おや? テラッチ何か掴んだっぽいッス。これはベイスのお手柄かもしれないッス。
ちゃんとテラッチを元の位置に戻してベイスはテーブルに合流したッス。
「ベイス! 成功したわね」
「やっとですね。シノービも頑張ってたが、オレも協力したくなってな、お節介だったかもしれねぇが」
「そんなことないッスよ、ありがたいッス。あんなでっかいハンマー持って唐突に登場とか、ベイスにしかできないッス。あーしはできれば遠慮したいッスから、ござる」
「なんか感謝されてるんだか、おかしなキャラ扱いされてるんだかわかんねぇ言い方だな、オイ。ガハハハハ」
感謝してるッスよ、大感謝ッスよ。
テラッチにはきっかけが必要だったッスね。
ベイスのおかげでわかったッス。やっぱりベイスは教え方がうまいッスね。きっとベイスもあーしに、どう教えればテラッチが覚えるかを教えてくれたッスね。
新人教師として学ぶべき所はちゃんとちゃんと学んで、立派な新人美人女教師になるッスよ!
『(結構余裕出てきたかなー、上達してるよね)』
むむ、テラッチにヨユーが!
これはもう一段階試練のペースを上げる時ッスね。案山子と模型君達に他の物を投げていいと許可を出すッス。
――ガインッ!
め、メニューの看板の角攻撃が炸裂したッス。
物理防御貫通攻撃ッス、すごく痛そうッス、ベイスもハンマー投げようとしてやめたっぽい動きッス。みんなお調子者には容赦ないッスね。
テラッチはどんどん対応しているッスね。
成長する生徒を見るのは教師冥利に尽きるッス。こっちもどんどん試練の難易度を上げるッスよー。案山子アンド模型君達ー、や~っておしまいなさ~いッス!

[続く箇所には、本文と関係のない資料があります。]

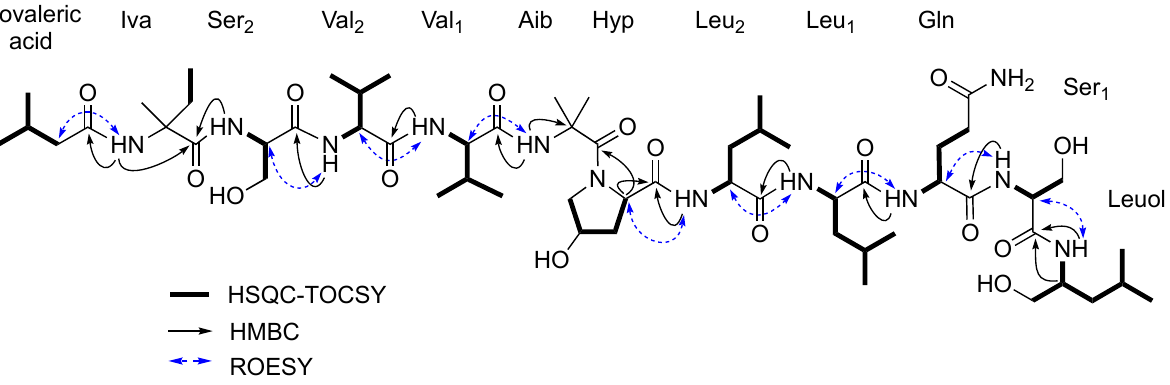
Figure 2. Key HSQC ‐ TOCSY, HMBC, and ROESY correlations for roseabol A ( 1 ). Figure 2. Key HSQC-TOCSY, HMBC, and ROESY correlations for roseabol A ( 1 ). The sequence of roseabol A ( 1 ) deduced from the NMR experiments was also sup- ported by ESI-MS/MS collision-induced dissociation analysis. The fragmentation of 1 provided two ions at m / z 554.3616 (C 27 H 48 N 5 O 7 ) and m / z 672.4314 (C 31 H 58 N 7 O 9 ), which were derived from cleavage of the bond between Aib and Hyp to form y 6 and b 5 seg- ments [1]. Further analysis of the ESI-MS/MS data revealed a series of a- and b-type fragments ( m / z 1021, 894, 469, 441, 370, 271, and 156) and x- and y-type fragments ( m / z 982, 333, 248, and 118), which were in good agreement with the sequential loss of the assigned amino acid residues of 1 from the C -terminus and N -terminus, respectively (Figure 3 and Figure S10). Thus, the planar structure of roseabol A ( 1 ) was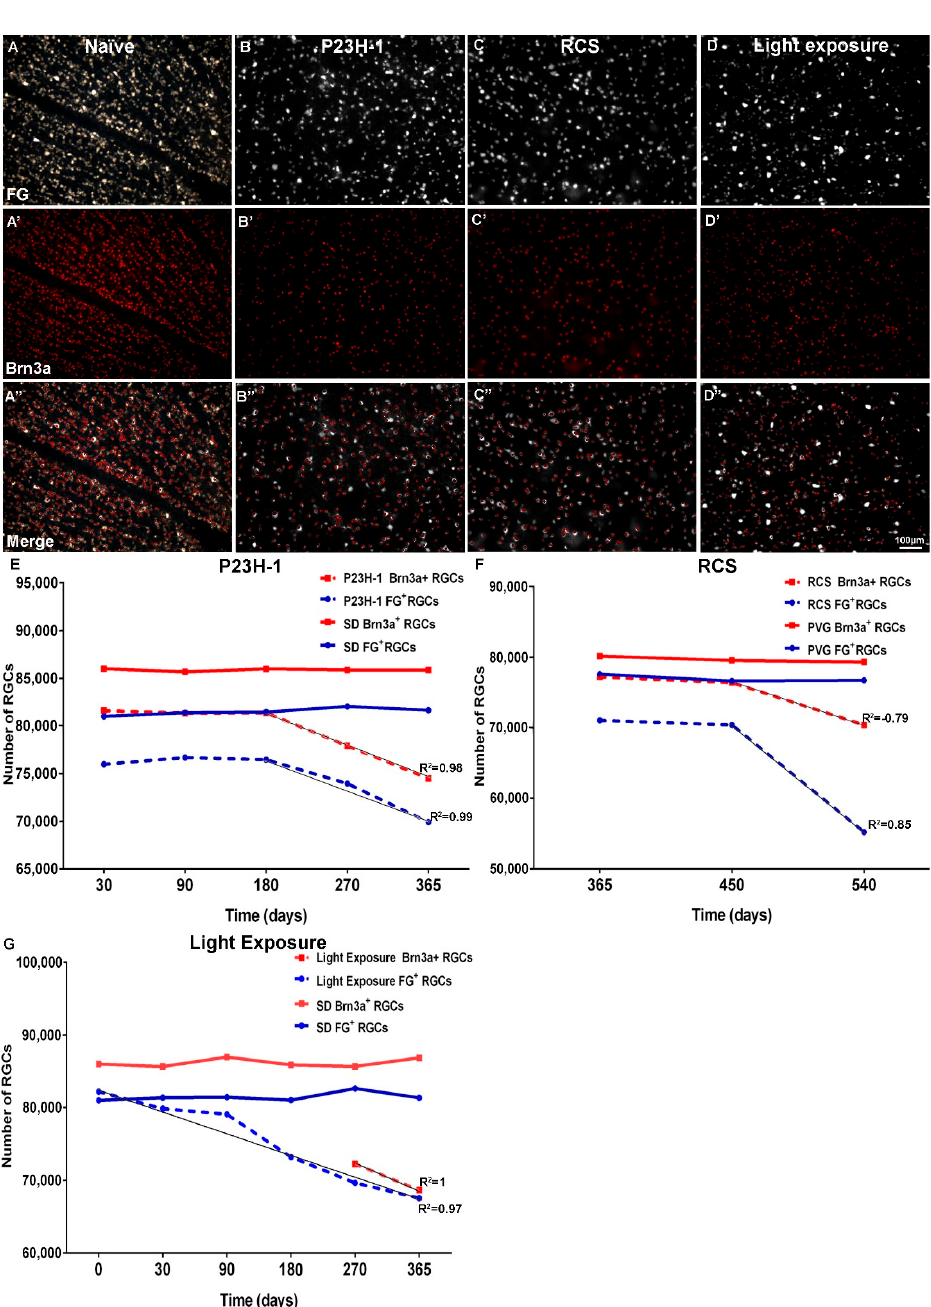
Figure 5. RGC loss following photoreceptor degeneration. Microphotographs from a representative naïve SD rat retina and a P23H-1, RCS and light-exposed retina showing fluorogold (FG)+RGCs ( A , B , C , D ), Brn3a+RGCs ( A’ , B’ , C’ , D’ ), merged images ( A’’ , B’’ , C’’ , D’’ ), and X, Y graphs showing the evolution of the RGC populations (Y axis) with age or time (X axis) in naïve SD and P23H-1 rats ( E) , RCS and Pievald Viro Glaxo (PVG) rats ( F ) and in naïve SD and light-exposed SD rats ( G ). Data are from García-Ayuso et al. [9–11].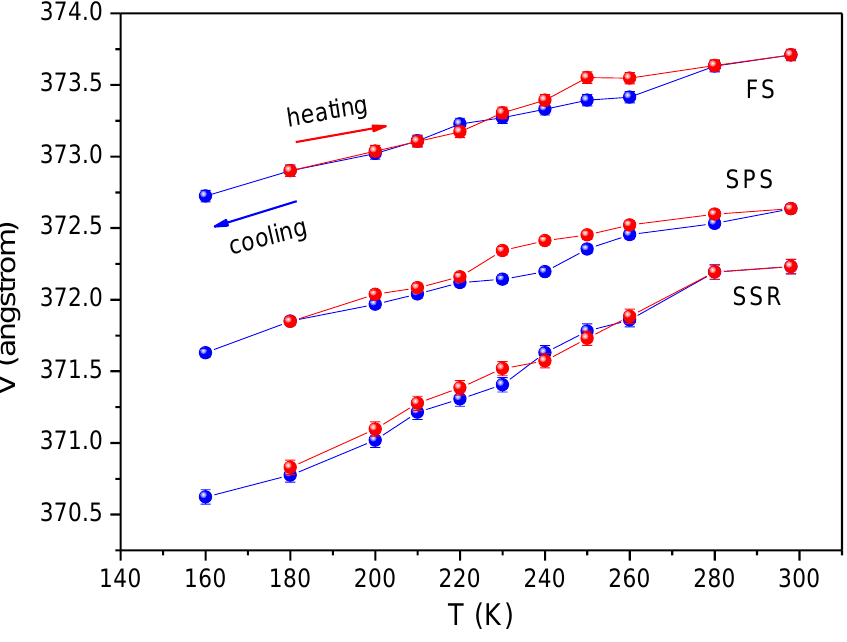
Figure 5. Cell volume of BiFeO 3 as a function of temperature for all the studied samples.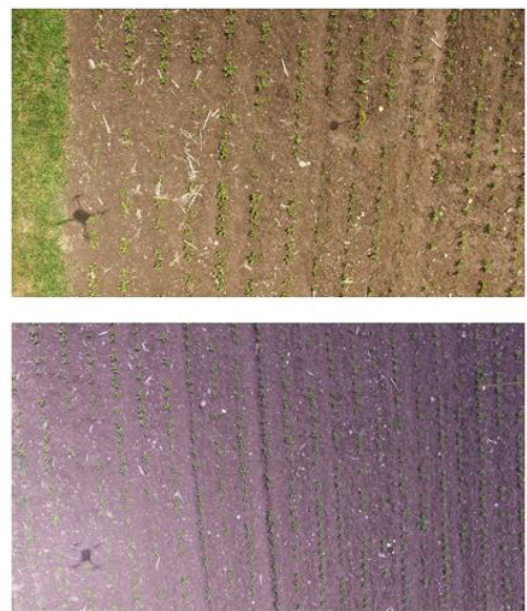
Fig. 1. Example of images from the used Database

――♪ピンポロポン。終了です、そのまま待機して下さい。
やりきったッスね。耐えきったッスね。よくやったッス。
昨日の不真面目が嘘のように頑張っていたテラッチはエライッス。
「無事試練達成ね、あの子が喜ぶ特別報酬でも用意しないといけないわね」
「飴と鞭ッスね、あーしが用意しないといけなかったッスね。何も考えてなかったッス」
「大丈夫よ、ちゃんと考えてあるから」
むむ! メニューのニヤリにイヤな予感が走ったッス。
あーしの危機察知能力はたいした物ッスよ! プリンの時はあれッスけど……。
とりあえずテラッチの視力と聴力を元に戻してあげたッス。ノリノリでいろいろ投げていた、案山子と模型君達を見つけて何か言ってるッスけど、そこはどうでもいいッス。
テラッチに今回の試練『チュートリアル』の合格をあげたッス。
――ピキーン。
危機察知能力が重大な何かを察知したッス!
メニューの看板が怪しいッス。
特別報酬の辺りに怪しい気配ッス!
なになに、『特別報酬:シノービの抱擁』ってなんなんッスかー!
バン! ボコォ。
あ、危なかったッス。
特別報酬の部分を抉り取ったッス。一安心ッス。
テラッチが喜ぶ報酬って、メニューはこんなことを考えていたッスね。危ない危ないッス。
美人女教師と生徒は節度を持った関係でないとダメッス。